Our results showed P. geniculatus ranking first in T. cruzi infection (Fig. 3a; Table 2; Additional file 3: Table S3), similar to previous reports in Brazil, Venezuela and the Colombian Caribbean region [40, 46, 48, 49]. We detected five DTUs in this species (TcI-TcV) that is in accordance with previous reports in Brazil, Venezuela and the Colombian Orinoco, and showing the interesting permissivity of this species facilitating the transmission of a wide variety of DTUs [10, 46, 48, 51]. In contrast with other reports, we report a wide range of feeding sources with mammals of different epidemiological cycles and human blood. These results demonstrate the strong adaptive ability to different food sources and possibly explaining the high rate of infection and variety of DTUs. Human and canine blood constitute an important food source for P. geniculatus and similar to that observed in Venezuela, where also ten outbreaks of T. cruzi oral transmission involving this species were reported [48, 49, 52]. A small quantity of P. geniculatus fed on sylvatic sources (opossums, rodents, bats and armadillos) explaining the detection of sylvatic DTUs (TcI sylvatic, TcIII and TcIV) across our dataset [2, 41, 53] (Fig. 5a). All these findings could be a signal of an intrusive process from sylvatic ecotopes to domestic ones facilitated by adaptation, occurring in parallel in Colombia, Venezuela and Brazil [4245], even accompanied by morphological changes in insects [54, 55]. This pattern of ecotope intrusion explains the incrimination of P. geniculatus in oral outbreaks in Colombia [28, 56]; it is mandatory that surveillance strategies are deployed not only to avoid incrimination but also a possible domiciliation process.

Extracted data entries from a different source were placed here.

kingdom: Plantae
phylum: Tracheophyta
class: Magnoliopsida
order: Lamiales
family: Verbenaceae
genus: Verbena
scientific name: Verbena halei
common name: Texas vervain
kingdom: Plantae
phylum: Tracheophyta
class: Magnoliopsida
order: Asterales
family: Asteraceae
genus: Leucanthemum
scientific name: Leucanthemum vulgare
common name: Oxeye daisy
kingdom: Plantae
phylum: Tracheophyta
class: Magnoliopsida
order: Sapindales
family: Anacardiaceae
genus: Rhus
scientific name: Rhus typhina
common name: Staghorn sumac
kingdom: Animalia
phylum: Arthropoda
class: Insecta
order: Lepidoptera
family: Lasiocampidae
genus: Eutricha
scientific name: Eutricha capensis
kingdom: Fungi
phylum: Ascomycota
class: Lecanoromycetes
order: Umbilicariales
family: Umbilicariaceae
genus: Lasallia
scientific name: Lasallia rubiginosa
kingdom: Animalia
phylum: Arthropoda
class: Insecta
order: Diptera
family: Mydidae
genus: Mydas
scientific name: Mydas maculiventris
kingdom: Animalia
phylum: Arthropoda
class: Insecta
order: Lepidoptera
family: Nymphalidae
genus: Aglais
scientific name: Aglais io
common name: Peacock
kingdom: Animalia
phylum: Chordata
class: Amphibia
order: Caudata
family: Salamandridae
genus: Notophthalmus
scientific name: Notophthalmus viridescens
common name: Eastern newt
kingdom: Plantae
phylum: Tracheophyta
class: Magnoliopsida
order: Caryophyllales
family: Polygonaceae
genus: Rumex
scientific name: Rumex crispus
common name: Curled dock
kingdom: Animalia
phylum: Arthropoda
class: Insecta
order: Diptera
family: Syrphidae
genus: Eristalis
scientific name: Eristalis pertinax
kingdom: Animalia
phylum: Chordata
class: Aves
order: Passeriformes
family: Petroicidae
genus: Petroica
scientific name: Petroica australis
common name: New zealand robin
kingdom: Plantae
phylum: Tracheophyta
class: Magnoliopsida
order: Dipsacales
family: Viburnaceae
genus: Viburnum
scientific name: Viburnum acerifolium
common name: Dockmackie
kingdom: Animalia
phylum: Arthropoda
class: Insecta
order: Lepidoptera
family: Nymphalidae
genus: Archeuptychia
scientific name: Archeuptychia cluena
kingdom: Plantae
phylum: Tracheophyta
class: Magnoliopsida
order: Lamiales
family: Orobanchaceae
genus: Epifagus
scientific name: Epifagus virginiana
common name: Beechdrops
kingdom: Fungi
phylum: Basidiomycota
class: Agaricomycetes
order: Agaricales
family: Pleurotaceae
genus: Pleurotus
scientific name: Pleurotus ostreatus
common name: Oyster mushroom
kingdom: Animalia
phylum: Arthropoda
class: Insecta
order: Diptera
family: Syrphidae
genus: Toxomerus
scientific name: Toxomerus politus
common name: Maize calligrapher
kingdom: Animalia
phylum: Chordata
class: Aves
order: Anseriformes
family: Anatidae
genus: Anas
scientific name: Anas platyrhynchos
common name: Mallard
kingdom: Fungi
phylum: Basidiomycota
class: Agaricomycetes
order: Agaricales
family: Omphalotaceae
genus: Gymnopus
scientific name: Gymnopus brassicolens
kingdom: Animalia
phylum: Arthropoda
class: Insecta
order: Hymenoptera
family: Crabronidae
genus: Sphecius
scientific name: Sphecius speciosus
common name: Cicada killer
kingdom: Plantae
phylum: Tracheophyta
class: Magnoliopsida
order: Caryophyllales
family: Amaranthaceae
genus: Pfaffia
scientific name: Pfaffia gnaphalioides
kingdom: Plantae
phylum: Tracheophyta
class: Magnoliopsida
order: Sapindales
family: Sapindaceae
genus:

Another sylvatic species is R. pallescens, given that its habitats are tree palms of Attalea butyracea and the invasion in domestic ecotopes is seen through intrusion [2, 5760]. Herein, insects were found in the three ecotopes and most specimens (both nymphs and adults) were collected in sylvatic habitats mainly in wine (A. butyracea) and oil (Elaeis guineensis) palm trees, while 21.6% (adults) were collected in domestic habitats. This is consistent with previous studies in Colombia [27, 57, 58, 60, 61] and Panama [40, 58, 6265], where the percentage of T. cruzi infection is similar to our results. Moreover, it was observed that the main feeding source was human blood across the three ecotopes. This might be due to agriculture at the collection sites, where palms are nearby to homes and this can facilitate contact between the vectors and human hosts. We report that R. pallescens also fed on different mammals such as D. marsupialis in the peridomicile habitat and bats, mice and dogs in the sylvatic ecotope, showing an interplay between peridomestic and sylvatic cycles [59, 6264, 66, 67]. Finally, in the domestic ecotope the sylvatic TcI was only detected, showing that in fact, the specimens of R. pallescens might correspond to intrusions in homes from the sylvatic habitat. However, in contrast Cantillo et al. [58], detected “TcIb” in specimens of R. pallescens collected in domestic habitats, confirming that in Colombia there is a risk of R. pallescens intrusion supported by the high presence blood-feeding on humans and T. cruzi infection.

Conclusions

To the best of our knowledge, we conducted the first robust study sampling secondary vectors of T. cruzi in Colombia from different locations of the country. We used a broad variety of techniques to detect T. cruzi infection, DTUs, TcI genotypes and feeding sources that allowed us to understand the transmission dynamics in secondary vectors such as P. geniculatus, T. maculata and R. pallescens. Our findings reinforce the epidemiological relevance of these species and highlight the need to include them in the vector control programmes as well as in the entomological surveillance systems. Most of the secondary insects captured harbored sylvatic DTUs and fed on human blood highlighting the importance of these species. Our results demonstrate the need of the government to invest on the control of them in the light of their effort to interrupt T. cruzi transmission in Colombia.